As they made their way further away from the site of the explosion, the wreckage began to recede and they passed through areas untouched by the devastation. Here they encountered frightened people looking around in bewilderment, calling to each other to find out what had happened.

“Send word to the local sheriff,” Kai told them. “And the laird. If any of ye are skilled with healing, go help the injured. Ask for a woman named Bella. She could use yer aid.”

Finally, they reached the edge of the fair and Kai nudged the horse to a faster pace. Soon they were galloping through the trees, faster than Caitlin had ever ridden before. She clung tightly to the saddle horn as they raced through a stretch of thick forest until finally, they burst out onto a wide open plain.

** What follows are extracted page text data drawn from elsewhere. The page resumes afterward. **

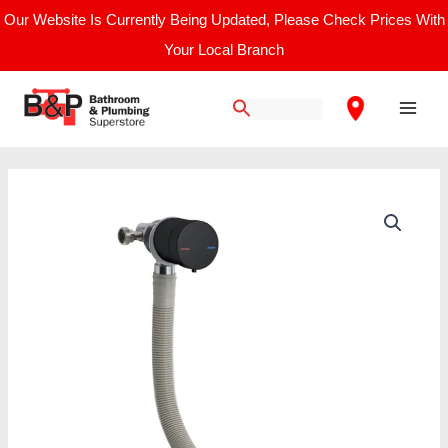
Skip
Our Website Is Currently Being Updated, Please Check Prices With
to
Your Local Branch
content
Main
Men
Price
Nuie
range:
Freeflow
£192.50
Bath
through
Filler
£198.33
quantity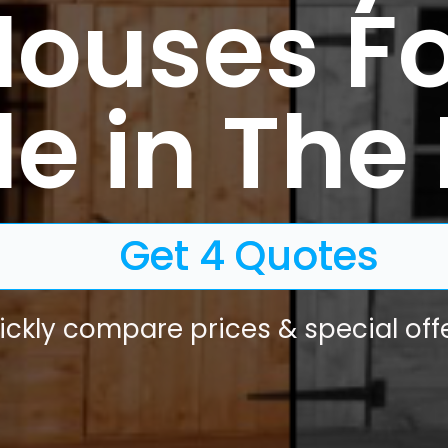
Houses Fo
e in The 
Get 4 Quotes
ickly compare prices & special offe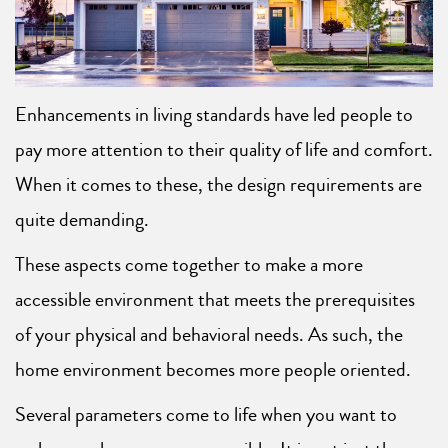
Enhancements in living standards have led people to
pay more attention to their quality of life and comfort.
When it comes to these, the design requirements are
quite demanding.
These aspects come together to make a more
accessible environment that meets the prerequisites
of your physical and behavioral needs. As such, the
home environment becomes more people oriented.
Several parameters come to life when you want to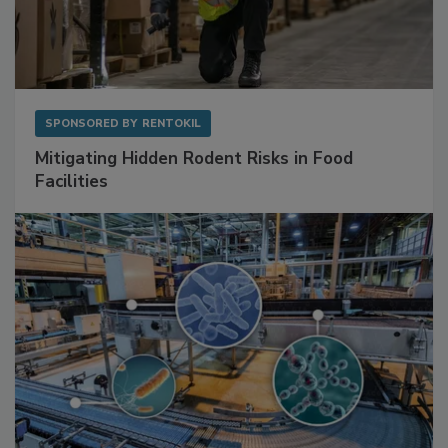
SPONSORED BY
RENTOKIL
Mitigating Hidden Rodent Risks in Food
Facilities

Here Kai pulled up the horse and turned around to face back the way they’d come. They’d traveled so far that the fair—or what remained of it—was barely visible in the distance. Kai’s gaze swept the landscape below, his expression full of fury and determination.

“I dinna think we’ve been followed,” he said at last. “But we canna linger. They still might be able to pick up our trail.”

For a long time, they rode in silence, Kai’s arm still around Caitlin.

“I’ve never seen anything like that,” he said suddenly.

She looked over her shoulder at him. “Like what?”

“Like what ye did for that woman. Like the way ye organized everyone, treated those people’s injuries. Ye didnae tell me ye were a healer.”

Caitlin said nothing for a long time. “I was a paramedic,” she admitted at last.

“A paramedic?” The word sounded strange on his lips. “Is that a healer?”

“In a way. I attended accidents or when people were taken ill suddenly. It’s what I trained to do before...before I ended up here. That’s how I knew it was gunpowder in Alfred’s barrels. I’d seen it before because we were trained to recognize explosives in case of terrorist attack.”